A. Le caractère accessoire de l’obligation de quitter le territoire
L’obligation de quitter le territoire français est la conséquence directe du refus d’octroyer un titre de séjour à un étranger qui ne dispose plus du droit de se maintenir sur le territoire. La cour rappelle ce principe en écartant les moyens dirigés contre cette mesure. Elle juge notamment que « la décision portant obligation de quitter le territoire français doit être annulée par voie de conséquence de l’annulation de la décision portant refus de certificat de résidence doit être écarté ».
Ce raisonnement illustre la logique du contentieux des étrangers : la légalité de l’obligation d’éloignement est conditionnée par celle du refus de séjour. Une fois ce dernier validé, les vices propres dont pourrait être entachée la mesure d’éloignement sont examinés, mais l’argument principal tiré de l’illégalité par voie d’exception est neutralisé.

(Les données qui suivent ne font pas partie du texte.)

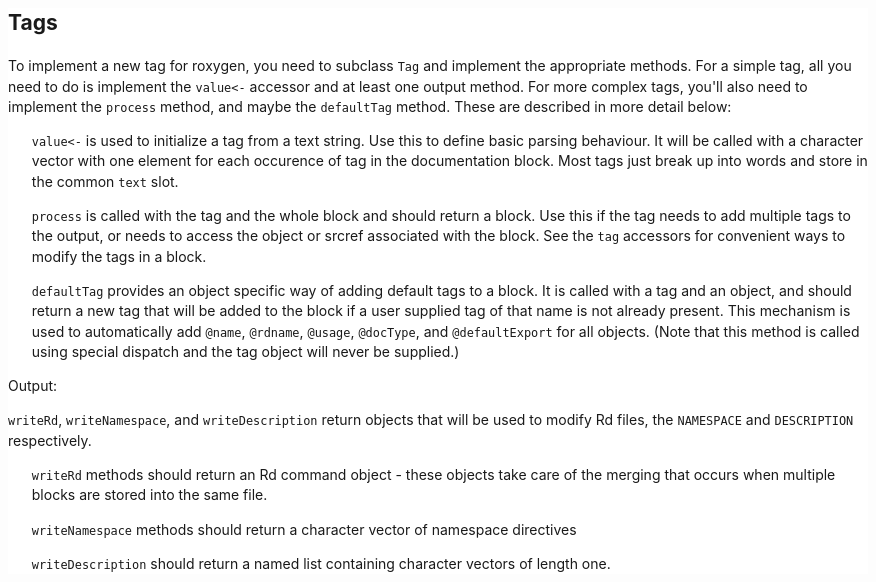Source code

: <h2>
<a id="user-content-tags" class="anchor" href="#tags" aria-hidden="true"><span class="octicon octicon-link"></span></a>Tags</h2>

<p>To implement a new tag for roxygen, you need to subclass <code>Tag</code> and implement the appropriate methods. For a simple tag, all you need to do is implement the <code>value&lt;-</code> accessor and at least one output method. For more complex tags, you'll also need to implement the <code>process</code> method, and maybe the <code>defaultTag</code> method. These are described in more detail below:</p>

<ul class="task-list">
<li><p><code>value&lt;-</code> is used to initialize a tag from a text string. Use this to define 
basic parsing behaviour.  It will be called with a character vector with one element for each occurence of tag in the documentation block. Most tags just break up into words and store in the common <code>text</code> slot. </p></li>
<li><p><code>process</code> is called with the tag and the whole block and should return a
block. Use this if the tag needs to add multiple tags to the output, or
needs to access the object or srcref associated with the block. See the 
<code>tag</code> accessors for convenient ways to modify the tags in a block.</p></li>
<li><p><code>defaultTag</code> provides an object specific way of adding default tags to a
block. It is called with a tag and an object, and should return a new tag
that will be added to the block if a user supplied tag of that name is not
already present. This mechanism is used to automatically add <code>@name</code>,
<code>@rdname</code>, <code>@usage</code>, <code>@docType</code>, and <code>@defaultExport</code> for all objects. (Note
that this method is called using special dispatch and the tag object will
never be supplied.)</p></li>
</ul>

<p>Output:</p>

<p><code>writeRd</code>, <code>writeNamespace</code>, and <code>writeDescription</code> return objects that will
be used to modify Rd files, the <code>NAMESPACE</code> and <code>DESCRIPTION</code> respectively.</p>

<ul class="task-list">
<li><p><code>writeRd</code> methods should return an Rd command object - these objects take care of the merging that occurs when multiple blocks are stored into the same file.</p></li>
<li><p><code>writeNamespace</code> methods should return a character vector of namespace
directives</p></li>
<li><p><code>writeDescription</code> should return a named list containing character vectors
of length one.</p></li>
</ul>
</article>
  </div>

</div>

<a href="#jump-to-line" rel="facebox[.linejump]" data-hotkey="l" style="display:none">Jump to Line</a>
<div id="jump-to-line" style="display:none">
  <form accept-charset="UTF-8" class="js-jump-to-line-form">
    <input class="linejump-input js-jump-to-line-field" type="text" placeholder="Jump to line&hellip;" autofocus>
    <button type="submit" class="btn">Go</button>
  </form>
</div>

De surcroît, la cour rappelle que la motivation de l’obligation de quitter le territoire se confond avec celle du refus de séjour, conformément à l’article L. 613-1 du code de l’entrée et du séjour des étrangers et du droit d’asile, ce qui simplifie l’obligation de motivation pesant sur l’administration.
B. La portée du contrôle sur l’absence de saisine de la commission du titre de séjour
Le requérant invoquait également l’absence de consultation de la commission du titre de séjour, prévue par l’article L. 432-13 du code de l’entrée et du séjour des étrangers et du droit d’asile. Cette commission doit être saisie lorsque l’administration envisage de refuser un titre de séjour à un étranger qui « en remplit effectivement les conditions de délivrance ». La cour rejette ce moyen en des termes clairs, en se fondant sur l’analyse précédemment menée.

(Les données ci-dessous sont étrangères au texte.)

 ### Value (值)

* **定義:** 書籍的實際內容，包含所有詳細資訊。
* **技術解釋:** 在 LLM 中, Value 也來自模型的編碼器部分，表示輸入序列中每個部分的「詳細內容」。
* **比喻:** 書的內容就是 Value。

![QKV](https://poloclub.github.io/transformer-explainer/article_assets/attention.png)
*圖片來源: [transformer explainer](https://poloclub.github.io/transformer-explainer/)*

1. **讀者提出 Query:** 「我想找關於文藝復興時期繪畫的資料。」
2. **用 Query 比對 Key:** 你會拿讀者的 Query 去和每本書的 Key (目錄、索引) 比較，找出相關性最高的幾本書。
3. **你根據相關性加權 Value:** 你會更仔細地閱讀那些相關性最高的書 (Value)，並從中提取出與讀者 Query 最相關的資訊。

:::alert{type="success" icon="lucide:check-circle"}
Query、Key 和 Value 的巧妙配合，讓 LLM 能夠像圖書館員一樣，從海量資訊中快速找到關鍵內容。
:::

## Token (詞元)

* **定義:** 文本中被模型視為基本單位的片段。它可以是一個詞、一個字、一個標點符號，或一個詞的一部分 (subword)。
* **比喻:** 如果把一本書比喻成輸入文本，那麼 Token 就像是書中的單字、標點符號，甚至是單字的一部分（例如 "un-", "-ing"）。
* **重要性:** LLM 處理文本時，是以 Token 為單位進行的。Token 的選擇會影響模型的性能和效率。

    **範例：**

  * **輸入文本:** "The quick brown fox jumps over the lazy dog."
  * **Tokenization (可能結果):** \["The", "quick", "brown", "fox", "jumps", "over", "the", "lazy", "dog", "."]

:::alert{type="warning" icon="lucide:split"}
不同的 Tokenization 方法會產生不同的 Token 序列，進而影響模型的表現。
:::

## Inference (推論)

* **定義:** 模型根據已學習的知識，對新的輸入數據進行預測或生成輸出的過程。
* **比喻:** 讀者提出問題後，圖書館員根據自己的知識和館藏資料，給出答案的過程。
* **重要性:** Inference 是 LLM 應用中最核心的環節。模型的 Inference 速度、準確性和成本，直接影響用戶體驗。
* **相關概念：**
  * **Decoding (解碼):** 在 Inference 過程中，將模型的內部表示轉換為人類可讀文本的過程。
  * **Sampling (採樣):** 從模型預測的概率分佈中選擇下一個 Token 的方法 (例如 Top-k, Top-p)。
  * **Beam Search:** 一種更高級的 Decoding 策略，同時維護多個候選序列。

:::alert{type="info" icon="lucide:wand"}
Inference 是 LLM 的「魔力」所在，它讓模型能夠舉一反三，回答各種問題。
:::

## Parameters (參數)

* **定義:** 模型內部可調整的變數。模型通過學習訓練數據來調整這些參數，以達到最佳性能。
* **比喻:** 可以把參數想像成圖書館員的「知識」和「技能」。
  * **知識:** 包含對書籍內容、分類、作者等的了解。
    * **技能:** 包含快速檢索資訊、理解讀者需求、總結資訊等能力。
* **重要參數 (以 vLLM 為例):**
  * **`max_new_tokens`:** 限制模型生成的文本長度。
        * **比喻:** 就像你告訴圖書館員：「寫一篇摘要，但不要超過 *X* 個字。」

Elle énonce en effet que « le préfet n’était pas tenu de saisir la commission du titre de séjour dès lors que M. A… ne remplit pas les conditions de la délivrance de plein droit du certificat de résidence sollicité ». Cette solution est logique : la saisine de la commission n’est une garantie procédurale substantielle que pour l’étranger qui entre dans le champ d’application de la délivrance de plein droit du titre. Le juge ayant conclu que le requérant ne remplissait pas les conditions de fond, notamment l’existence d’une atteinte disproportionnée à sa vie privée et familiale, l’obligation de saisine de la commission devenait sans objet. L’arrêt confirme ainsi que cette garantie ne peut être invoquée que si les conditions de fond sont, au moins en apparence, réunies.